Dokumenttext ::
────────────────────────────────────────

Zusätzlich zeigt die Literatur, dass die Nutzung digitaler Medien zur politischen Information sogar zur Nutzung politisch heterogenerer Informationen führt als die Nutzung anderer Medientypen oder auch persönlicher Gespräche (Gentzkow & Shapiro, 2011). Darüber hinaus zeigen Studien, dass gerade Gesellschaftsgruppen, für die über die Zeit die höchste Polarisierungstendenz erwartet wird, gleichzeitig die Gesellschaftsgruppen sind, in denen die Nutzung digitaler Medien gering verbreitet ist (Boxell, Gentzkow & Shapiro, 2017).
Wenn wir also von Polarisierung als einem demokratischen Problem sprechen wollen, dann ist es ein Problem, das hauptsächlich unter politischen Unterstützern verortet scheint und durch bewusste strategische Entscheidungen politischer Eliten ausgelöst oder verstärkt wird. Digitale Medien dienen hierbei als Verbreitungskanal, sind aber nicht ursächlich.
Desinformation
Aktuelle Debatten über die politischen Effekte von digitalen Medien sind stark von Ängsten vor Desinformation geprägt. Unter Desinformation fallen zum einen die absichtliche Verbreitung von Falschinformationen (Lewandowsky, Stritzke, Freund, Oberauer & Krueger, 2013), die öffentliche Anfechtung von Tatsachen, die der eigenen Agenda widersprechen, beispielsweise durch das Label „Fake News“ (Egelhofer & Lecheler, 2019, Zimmermann & Kohring, 2018), und Praktiken der gezielten Verstärkung irreführender Informationen (Benkler, Faris & Roberts, 2018). Ebenso problematisch ist die oft unbeabsichtigte Verbreitung sachlich falscher Informationen (Southwell, Thorson & Sheble, 2018).

────────────────────────────────────────

Datensatzzeilen ::
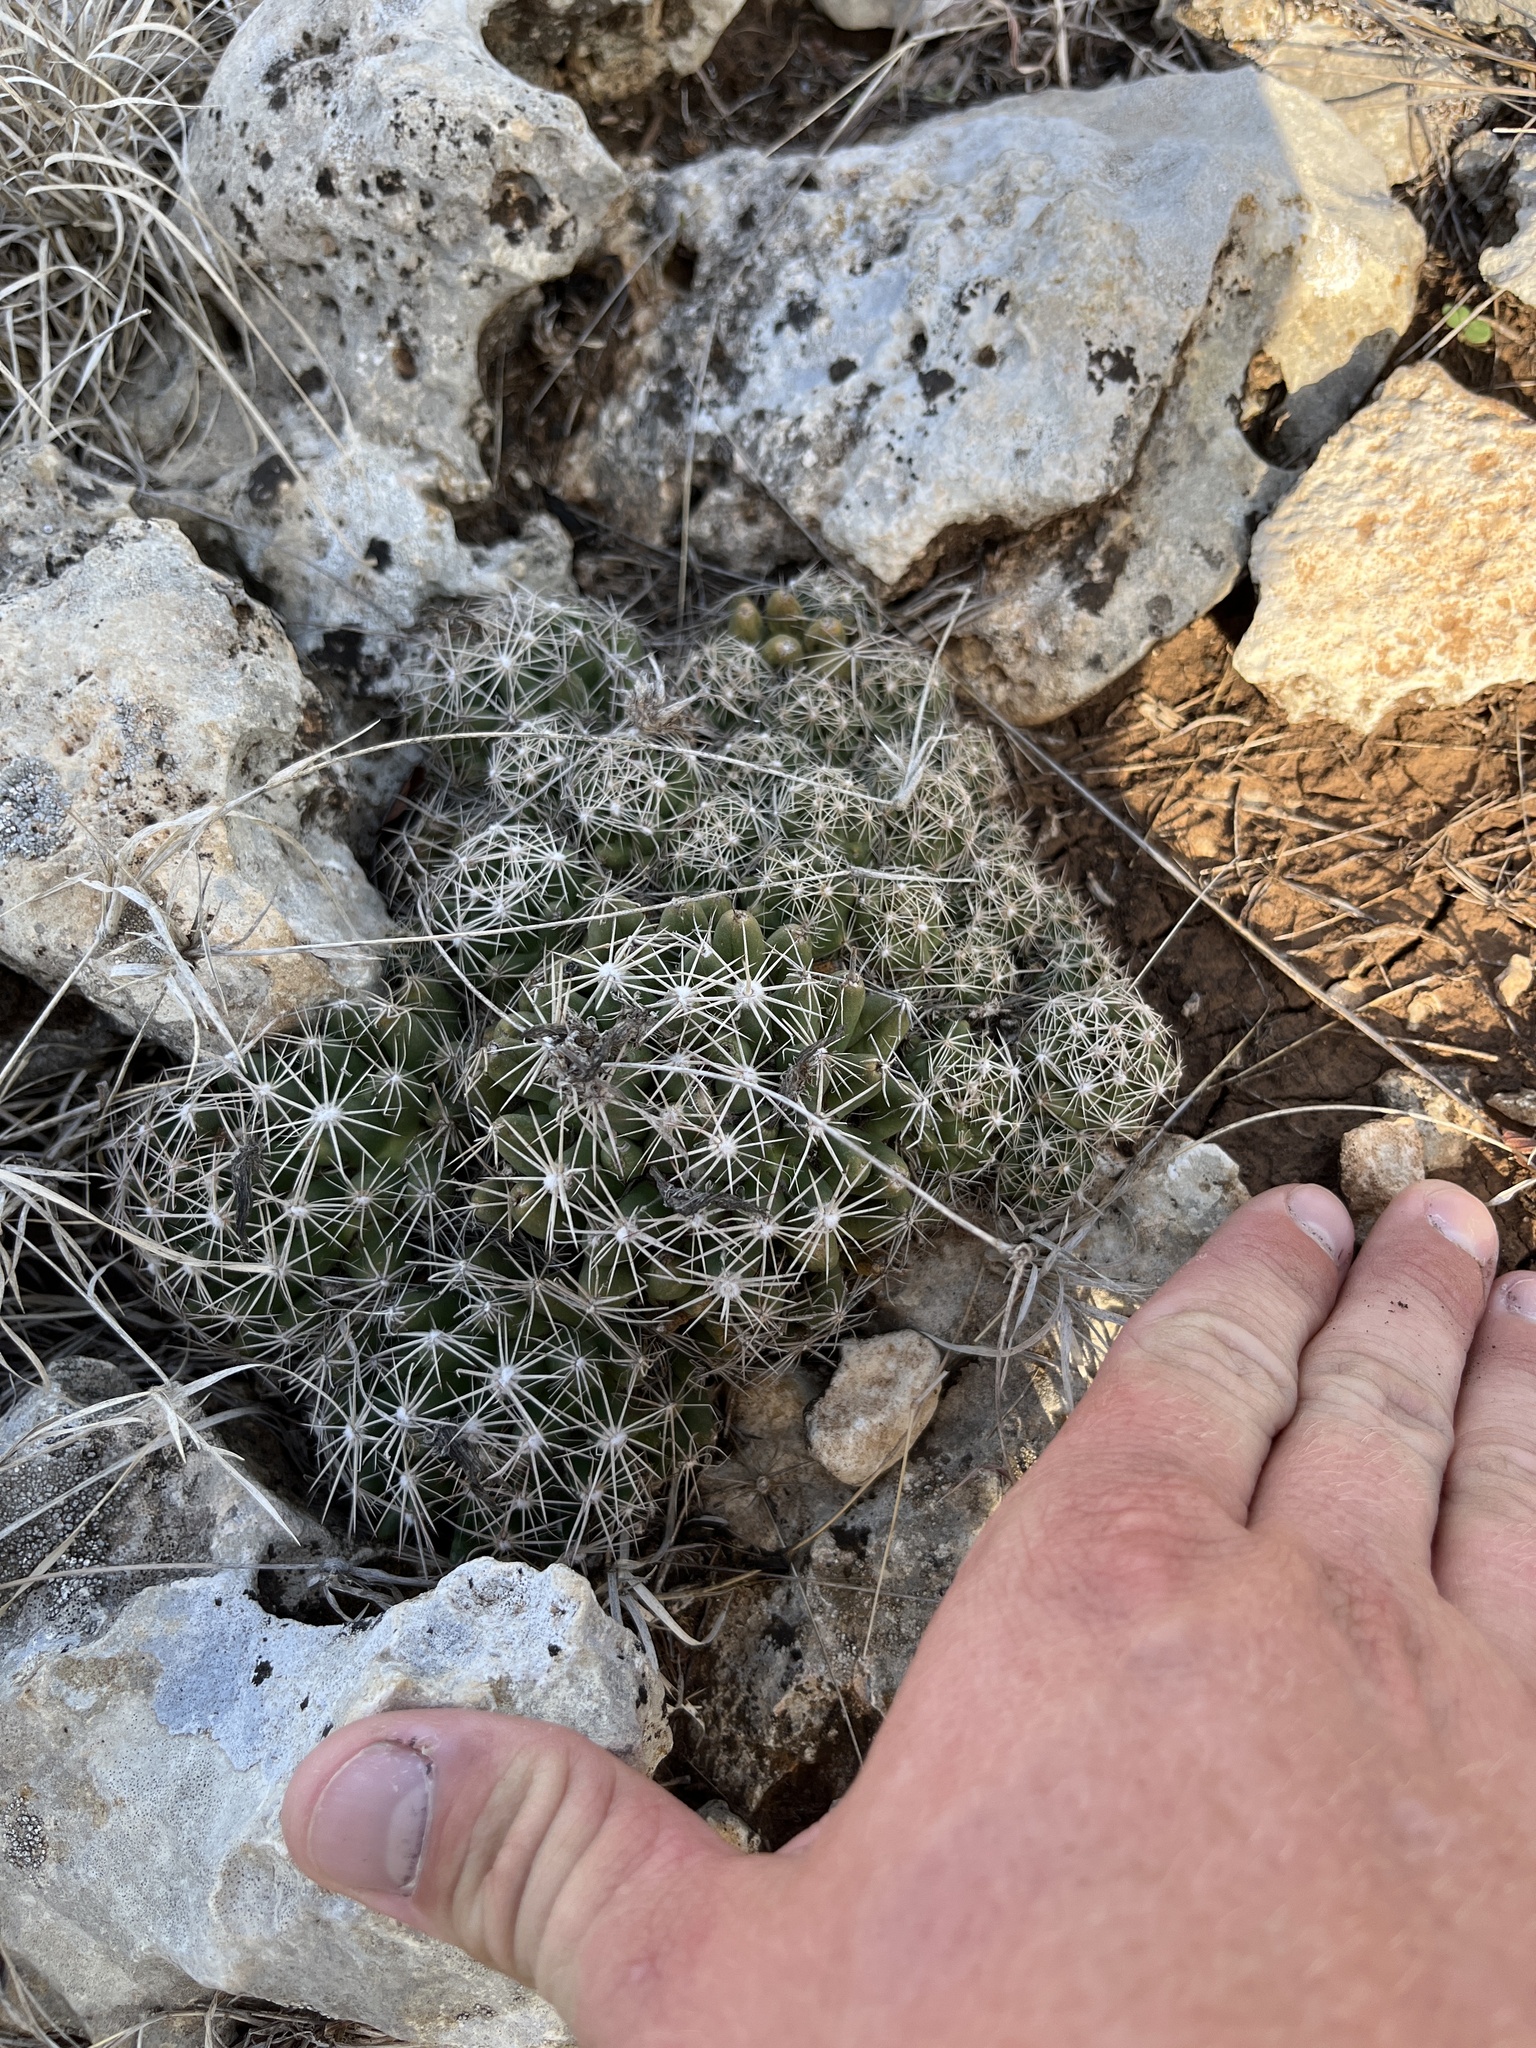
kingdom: Plantae
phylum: Tracheophyta
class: Magnoliopsida
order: Caryophyllales
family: Cactaceae
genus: Coryphantha
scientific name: Coryphantha sulcata
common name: Finger cactus
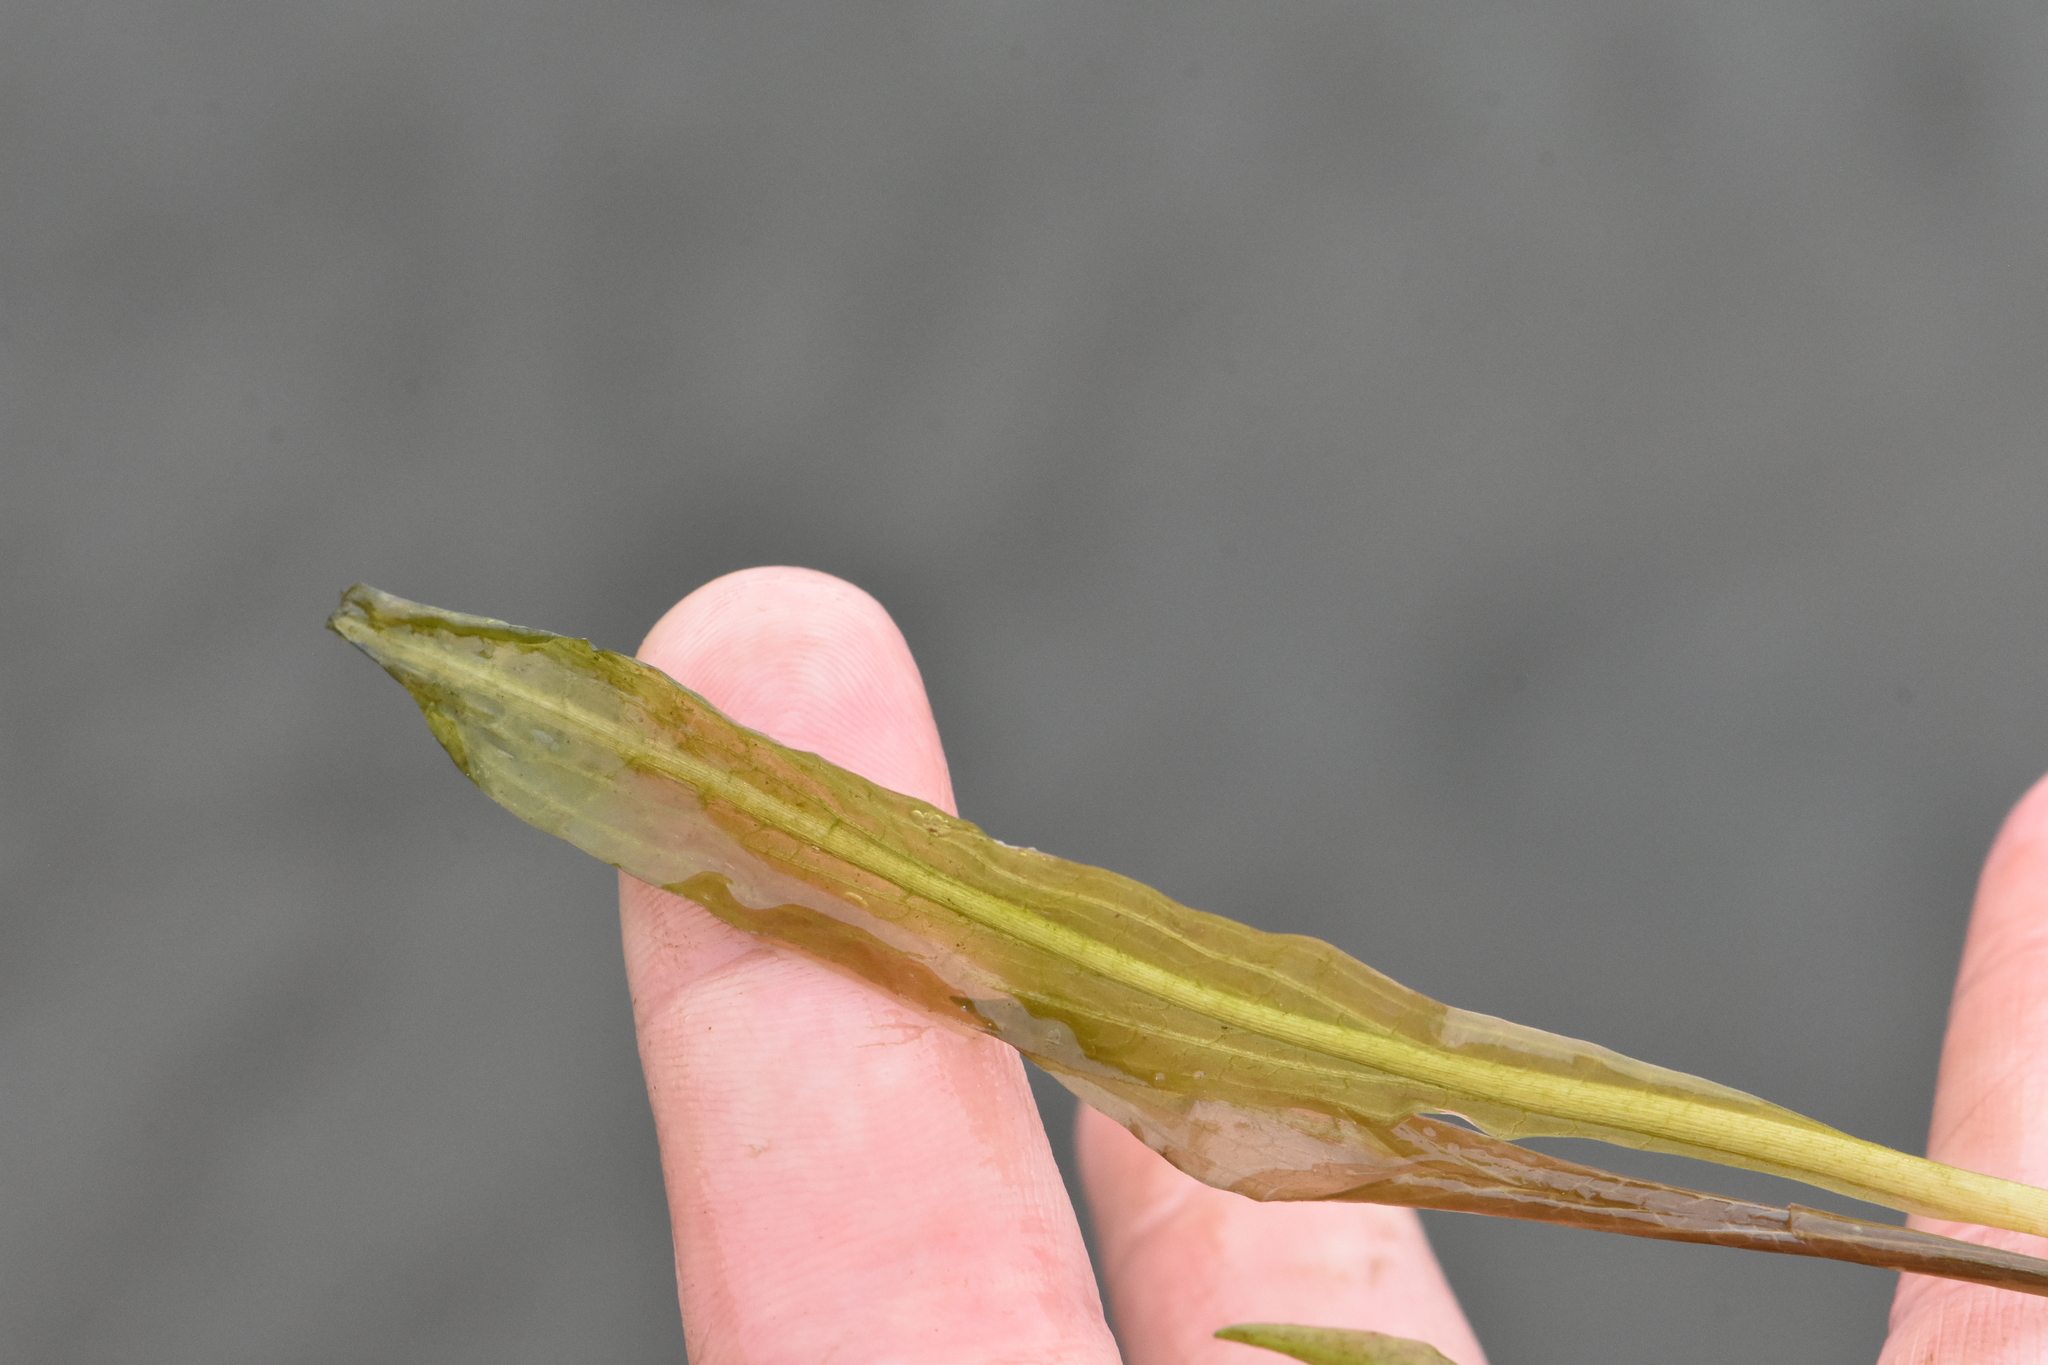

────────────────────────────────────────

Die Aufgaben ::
A) Gib aus dem Text über Polarisierung und Desinformation die Passage beginnend mit „Wenn wir also“ und weiter bis einschließlich „aber nicht ursächlich.“ wieder und ersetze dabei „Verbreitungskanal“ durch „Verstärker“.
B) Führe den Text über Polarisierung und Desinformation dort fort, wo er aufhört.
Die Datensätze haben nichts mit dem Text über Polarisierung und Desinformation zu tun.

Lösungen ::
A)
Wenn wir also von Polarisierung als einem demokratischen Problem sprechen wollen, dann ist es ein Problem, das hauptsächlich unter politischen Unterstützern verortet scheint und durch bewusste strategische Entscheidungen politischer Eliten ausgelöst oder verstärkt wird. Digitale Medien dienen hierbei als Verstärker, sind aber nicht ursächlich.

B)
Für ein Thema, das so starke Ängste hervorruft, ist die empirische Grundlage der Debatte über die Gefahren von Desinformation und die Rolle von digitalen Medien eher schwach.
Empfänger von Desinformation scheinen diese unabhängig von Informationsmotiven zu nutzen
Zum einen deuten die wenigen empirischen Tests der Reichweite von Desinformation auf begrenzte Verbreitung (Fletcher, Cornia, Graves & Nielsen, 2018, Grinberg, Joseph, Friedland, Swire-Thompson & Lazer, 2019, Guess, Nagler & Tucker, 2019). Zusätzlich scheinen Empfänger und Verbreiter von Desinformation diese unabhängig von Informationsmotiven zu nutzen (Marwick, 2018). Stattdessen handelt es sich anscheinend eher um die öffentliche Zuschaustellung eigener politischer Identität und Zugehörigkeit.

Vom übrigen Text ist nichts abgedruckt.